Records from a data source

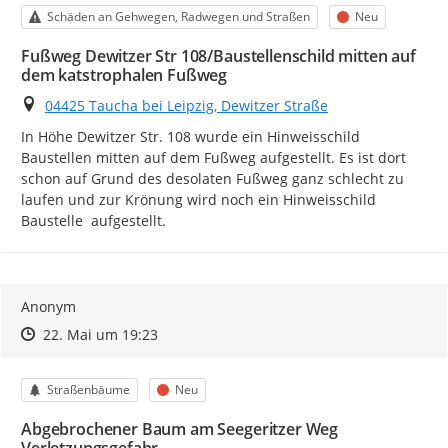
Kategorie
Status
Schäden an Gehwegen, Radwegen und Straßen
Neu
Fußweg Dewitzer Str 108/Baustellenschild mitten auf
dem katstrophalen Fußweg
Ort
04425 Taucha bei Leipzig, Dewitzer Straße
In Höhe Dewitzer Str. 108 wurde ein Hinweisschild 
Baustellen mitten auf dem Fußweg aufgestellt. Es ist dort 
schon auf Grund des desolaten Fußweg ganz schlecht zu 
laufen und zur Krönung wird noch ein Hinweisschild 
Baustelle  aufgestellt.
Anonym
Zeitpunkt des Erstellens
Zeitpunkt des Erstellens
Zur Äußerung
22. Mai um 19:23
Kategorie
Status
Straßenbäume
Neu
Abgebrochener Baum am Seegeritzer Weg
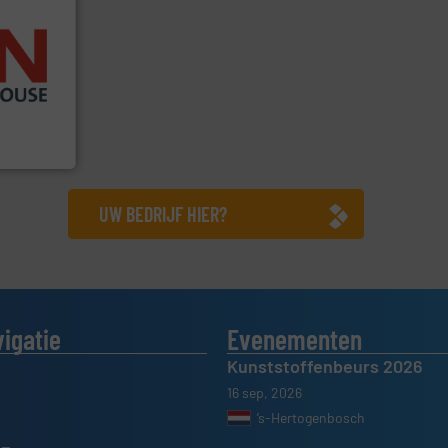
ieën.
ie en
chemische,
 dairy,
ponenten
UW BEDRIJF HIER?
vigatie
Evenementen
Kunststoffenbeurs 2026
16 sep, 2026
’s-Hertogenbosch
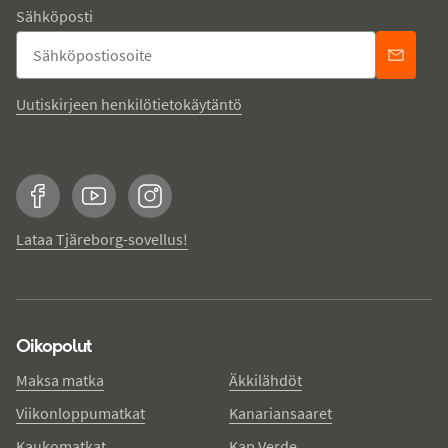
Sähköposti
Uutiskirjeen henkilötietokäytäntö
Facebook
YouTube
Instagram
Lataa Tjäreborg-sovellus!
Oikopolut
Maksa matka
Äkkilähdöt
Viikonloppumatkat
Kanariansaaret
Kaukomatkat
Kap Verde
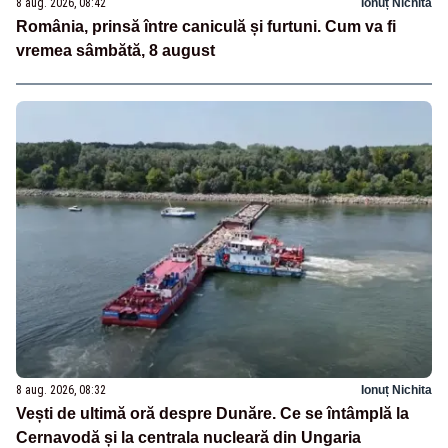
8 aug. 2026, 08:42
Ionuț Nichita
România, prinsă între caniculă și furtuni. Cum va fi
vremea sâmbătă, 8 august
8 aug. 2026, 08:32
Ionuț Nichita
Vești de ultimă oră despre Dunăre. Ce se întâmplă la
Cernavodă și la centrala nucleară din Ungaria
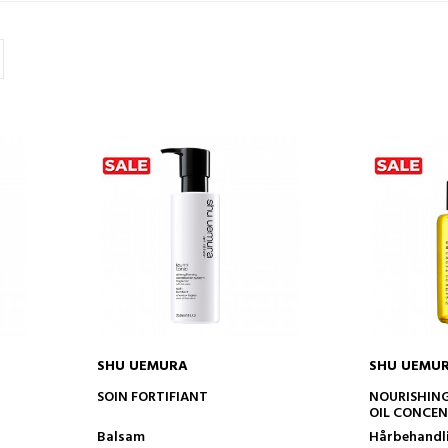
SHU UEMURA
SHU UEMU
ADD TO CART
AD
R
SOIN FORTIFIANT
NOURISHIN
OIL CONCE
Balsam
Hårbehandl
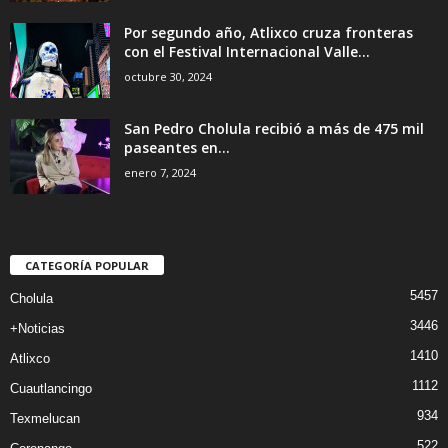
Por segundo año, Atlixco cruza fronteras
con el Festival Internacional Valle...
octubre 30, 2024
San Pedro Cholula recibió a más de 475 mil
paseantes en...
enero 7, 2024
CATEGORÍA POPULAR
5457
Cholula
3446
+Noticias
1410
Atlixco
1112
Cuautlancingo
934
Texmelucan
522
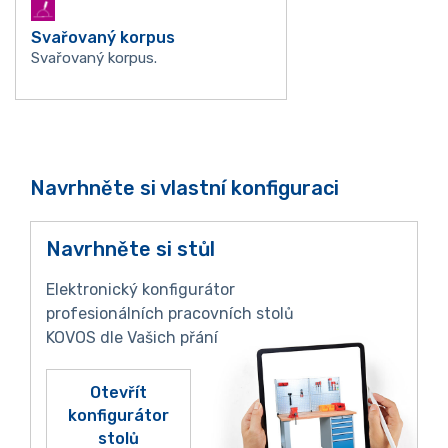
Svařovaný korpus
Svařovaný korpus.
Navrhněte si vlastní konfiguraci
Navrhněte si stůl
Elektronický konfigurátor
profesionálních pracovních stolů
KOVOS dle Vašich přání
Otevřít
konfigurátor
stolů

EXERCISE DIRECTIONS
Each line from the line containing "Schäden an Gehwegen, Radwegen und Straßen" through the final line of the data above must be retyped exactly; nothing else, and no pictures, may appear.

REPLY TO THE TASK
Schäden an Gehwegen, Radwegen und Straßen
Neu
Fußweg Dewitzer Str 108/Baustellenschild mitten auf
dem katstrophalen Fußweg
Ort
04425 Taucha bei Leipzig, Dewitzer Straße
In Höhe Dewitzer Str. 108 wurde ein Hinweisschild 
Baustellen mitten auf dem Fußweg aufgestellt. Es ist dort 
schon auf Grund des desolaten Fußweg ganz schlecht zu 
laufen und zur Krönung wird noch ein Hinweisschild 
Baustelle  aufgestellt.
Anonym
Zeitpunkt des Erstellens
Zeitpunkt des Erstellens
Zur Äußerung
22. Mai um 19:23
Kategorie
Status
Straßenbäume
Neu
Abgebrochener Baum am Seegeritzer Weg
ieën.
ie en
chemische,
 dairy,
ponenten
UW BEDRIJF HIER?
vigatie
Evenementen
Kunststoffenbeurs 2026
16 sep, 2026
’s-Hertogenbosch
Sähköposti
Uutiskirjeen henkilötietokäytäntö
Facebook
YouTube
Instagram
Lataa Tjäreborg-sovellus!
Oikopolut
Maksa matka
Äkkilähdöt
Viikonloppumatkat
Kanariansaaret
Kaukomatkat
Kap Verde
8 aug. 2026, 08:42
Ionuț Nichita
România, prinsă între caniculă și furtuni. Cum va fi
vremea sâmbătă, 8 august
8 aug. 2026, 08:32
Ionuț Nichita
Vești de ultimă oră despre Dunăre. Ce se întâmplă la
Cernavodă și la centrala nucleară din Ungaria
SHU UEMURA
SHU UEMU
ADD TO CART
AD
R
SOIN FORTIFIANT
NOURISHIN
OIL CONCE
Balsam
Hårbehandl
Por segundo año, Atlixco cruza fronteras
con el Festival Internacional Valle...
octubre 30, 2024
San Pedro Cholula recibió a más de 475 mil
paseantes en...
enero 7, 2024
CATEGORÍA POPULAR
5457
Cholula
3446
+Noticias
1410
Atlixco
1112
Cuautlancingo
934
Texmelucan
522
Svařovaný korpus
Svařovaný korpus.
Navrhněte si vlastní konfiguraci
Navrhněte si stůl
Elektronický konfigurátor
profesionálních pracovních stolů
KOVOS dle Vašich přání
Otevřít
konfigurátor
stolů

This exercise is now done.